先生道:“你既入了我门,便是儒家弟子,就弹一曲情操吧。”
少年听罢,满脸不乐,顿时无精打采,走到琴旁,叮叮咚咚弹响,指尖再也没有先前灵动。
李老弟大怒,拍案喝道:“死性不改,还想着学那些邪门歪道!”
少年吓得赶紧起身低头跪在地上道:“孩儿不敢。”
李老弟喝道:“还敢狡辩,君子之操,威武不屈、贫贱不移。你弹奏之意却满是饥寒愁苦、风霜雪雨。你哪里是弹情操,分明是在弹羊角哀左伯桃的杵臼之交!”
少年被说中要害,垂头丧气。
李老弟越说越怒:“子不语怪力乱神。庙堂之上的圣贤书你不学,偏偏去学装神弄鬼的伎俩,你真是朽木不可雕也!”
杨斌听见杵臼两个字,顿时作呕。
就在此时,听见大道上马蹄声骤响,九条大汉骑马来到楼前停下,滴溜溜转着马头盯着柳树上拴着的三匹马看,一个精瘦的汉子回头对为首的大花脸说道:“大哥,不错,正是怜儿所说的三匹马。”
说完放开喉咙大喊:“楼上的淫贼听好了,我大哥公道大王命令你们赶快下楼,若迟片刻,我们就杀上楼去,鸡犬不留!”

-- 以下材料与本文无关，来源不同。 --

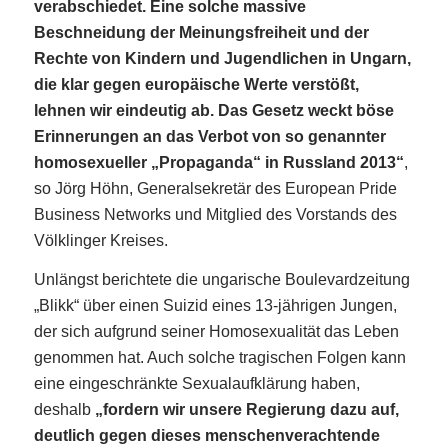
verabschiedet. Eine solche massive
Beschneidung der Meinungsfreiheit und der
Rechte von Kindern und Jugendlichen in Ungarn,
die klar gegen europäische Werte verstößt,
lehnen wir eindeutig ab. Das Gesetz weckt böse
Erinnerungen an das Verbot von so genannter
homosexueller „Propaganda“ in Russland 2013“
,
so Jörg Höhn, Generalsekretär des European Pride
Business Networks und Mitglied des Vorstands des
Völklinger Kreises.
Unlängst berichtete die ungarische Boulevardzeitung
„Blikk“ über einen Suizid eines 13-jährigen Jungen,
der sich aufgrund seiner Homosexualität das Leben
genommen hat. Auch solche tragischen Folgen kann
eine eingeschränkte Sexualaufklärung haben,
deshalb
„fordern wir unsere Regierung dazu auf,
deutlich gegen dieses menschenverachtende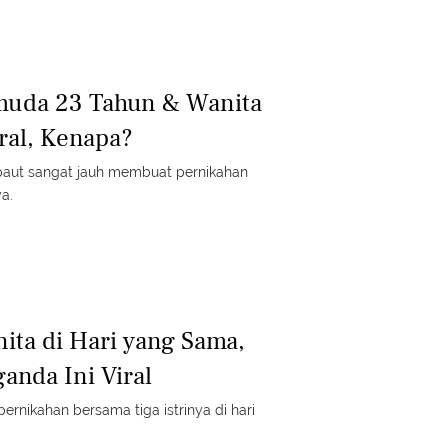
muda 23 Tahun & Wanita
ral, Kenapa?
paut sangat jauh membuat pernikahan
a.
ita di Hari yang Sama,
ganda Ini Viral
pernikahan bersama tiga istrinya di hari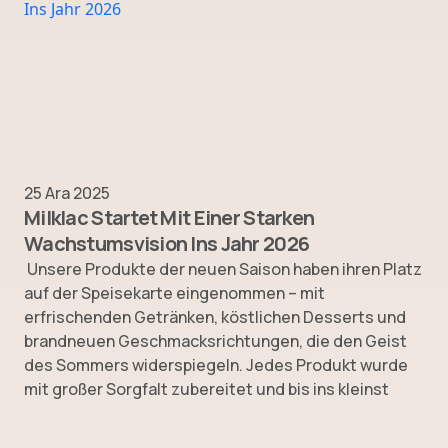
25 Ara 2025
Milklac Startet Mit Einer Starken
Wachstumsvision Ins Jahr 2026
Unsere Produkte der neuen Saison haben ihren Platz
auf der Speisekarte eingenommen – mit
erfrischenden Getränken, köstlichen Desserts und
brandneuen Geschmacksrichtungen, die den Geist
des Sommers widerspiegeln. Jedes Produkt wurde
mit großer Sorgfalt zubereitet und bis ins kleinst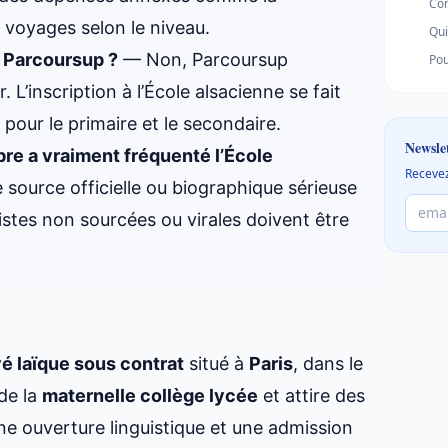
Com
u voyages selon le niveau.
Qui
a Parcoursup ?
— Non, Parcoursup
Pou
 L’inscription à l’École alsacienne se fait
 pour le primaire et le secondaire.
Newsle
re a vraiment fréquenté l’École
Recevez
 source officielle ou biographique sérieuse
istes non sourcées ou virales doivent être
é laïque sous contrat
situé à
Paris
, dans le
 de la
maternelle collège lycée
et attire des
ne ouverture linguistique et une admission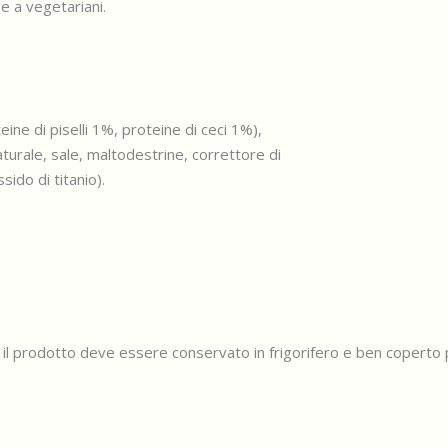
 a vegetariani.
ne di piselli 1%, proteine di ceci 1%),
naturale, sale, maltodestrine, correttore di
sido di titanio).
o, il prodotto deve essere conservato in frigorifero e ben copert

被叫做公道大王的大花脸老大十分嚣张:头戴匈奴单于进贡的鸟羽王冠,身穿西域胡人进贡的五彩锦衣,脚上穿着挹娄、高句丽进贡的鲨鱼皮靴,腰挎大月食进贡的宝刀,脖子上挂着一串从南海昆仑国进贡的南海明珠。
先生听罢气得发抖:“岂有此理,老夫一身钻研经史,足不出户,几时干过伤风败俗之事。”
李老弟朝杨斌他们瞟来一眼道:“先生不必激动,我们出去看看,淫贼恐怕另有其人。”
三人于是起身朝走廊走去。
少年先是低头袖手毕恭毕敬地走在师父身后,经过杨斌身旁,立刻挺直腰杆双手后背度起方步来。
趾高气扬的做派,俨然是一代大儒。
而且挑动长长的睫毛对杨斌眨了下左眼,翘起右边嘴角露出贝齿嫣然一笑,杨斌差点没有被电晕过去!
只觉得胸口有一只兔子在狂奔,心里呼喊:我的祖宗,大汉朝难道是同性恋国家,小小年纪就如此勾魂摄魄,大汉如果都是这样的绝色男人,是不是可以考虑娶一房男妾?
对同性恋歧视的心里开始有些活动。
杨斌不由自主地跟在少年身后来到外面走廊上。
马矢邵耶不停地咕咚咕咚咽着口水,眼睛死死盯着少年寸步不离,等来到栏杆边,口水咽干,嘴唇焦裂,一个劲问杨斌有没有水!